WASHINGTON - In a case that could redefine ownership of technological or scientific innovations, the U.S. Supreme Court considered arguments Wednesday over whether patents can be applied to concepts drawn from laws of nature.
Lawyers from the Mayo Clinic asked justices to reject the patent held by Prometheus Laboratories that covers a diagnostic drug test for gastrointestinal disorders. Mayo argued the patent prevents the clinic from marketing its own version of the test at the cost of patient care.
Prometheus sued Rochester-based Mayo in 2004 for developing a drug dosage test that, like its own, used a scale to determine what dosages of medicine would be effective. A judge rejected the suit, concluding that natural phenomena and mental processes cannot be patented. The decision was overturned by the U.S. Court of Appeals for the Federal Circuit, leading Mayo to the Supreme Court.
The case has been hailed as potentially precedent-setting by hospitals, medical researchers, pharmaceutical companies, software developers, inventors and intellectual property lawyers. Indeed, the breadth of the justices' questions suggested that the high court may take a broad look at how far companies and individuals can go to claim a medical or scientific concept.
"All you do is point out facts that exist in the world and say, 'If you use them, you have to pay us,'" Justice Elena Kagan told Richard Bress, who represented Prometheus.
In contrast, Justice Antonin Scalia asked Mayo lawyer Stephen Shapiro, "Doesn't any medical patent rely on natural processes?"
Many of the justices focused on the scope of Prometheus' patent.
"I have a great idea," Chief Justice John Roberts said. "You take wood. You put it on a grate. You light it. And you get heat. I can get a patent for that?"

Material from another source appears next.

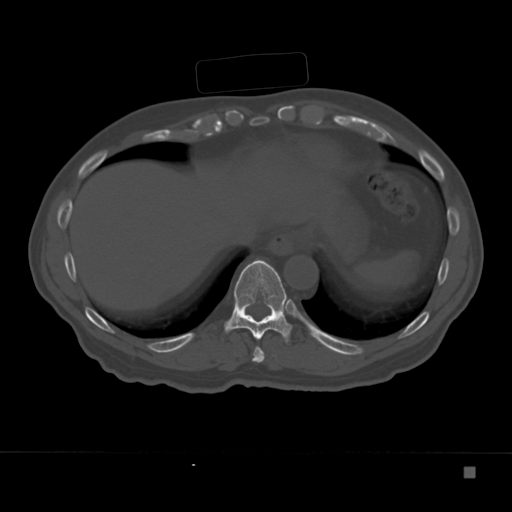
CT including the spine, one axial slice. Slice 173 of 332 in the series (ordered by position). Reconstruction kernel Br40s. 120 kVp. Bone window (W 1800 / L 400 HU). 1.5 mm slice thickness. 512 × 512 image matrix, field of view 389 × 389 mm. Male patient, age 72 years. From the clinical record (not read from this slice): primary cancer: skeletal.
Structures marked on this image (semi-automatic segmentation, software-assisted and operator-edited):
- T10 vertebra: bounding box <224,260,292,342> (left, top, right, bottom; pixels)
- T9 vertebra: <252,346,265,363>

In order for Justice Stephen Breyer to participate in the case, his wife had to sell her Nestlé stock Wednesday morning after the court was informed the day before that Prometheus had been purchased by the Nestlé conglomerate this past summer. Breyer said the case boiled down to a simple question: "What has to be added to a law of nature to make it patentable?"
The Mayo Clinic argued that Prometheus' application of its patents to dozens of autoimmune disorders was so broad that any physician or researcher who knew about its dosage scale could be sued merely for thinking about the results of a blood test.
"Specificity is the key," Shapiro told Justice Anthony Kennedy. Patents must "leave room for others" to treat patients or do research. "We have to protect the storehouse of knowledge doctors need."
The Obama administration has come down on Mayo's side in this argument. "You can't get a patent by tacking a mental step onto an utterly conventional process for administering drugs and testing their effects," Solicitor General Donald Verrilli told the justices.
Prometheus' Bress said if Mayo's reasoning had been applied to other cases, whole classes of innovative research would not qualify for patents. As examples, he pointed to a patented system that uses certain bio-markers to decide if cancer drugs are working. He also cited a patented method for predicting where along the San Andreas Fault earthquakes might occur.
Shapiro, however, claimed that Mayo's test would be more accurate than the one from Prometheus, but the patent is not allowing Mayo to compete in the marketplace.
"You can't wipe out a whole field so no one else can have a competing test," Shapiro said. "The result for the public is that these numbers would be frozen for 20 years and a very serious person couldn't get a second opinion from Mayo Clinic, which uses different numbers."
In an interview after the hearing, Bress called the justices "clearly interested" in the issues at stake. Shapiro declined an interview request.
"With the case just being argued," said Mayo spokeswoman Kathleen Anderson, "we're going to sit back and wait."
A decision is not expected for several months.
The Associated Press contributed to this report.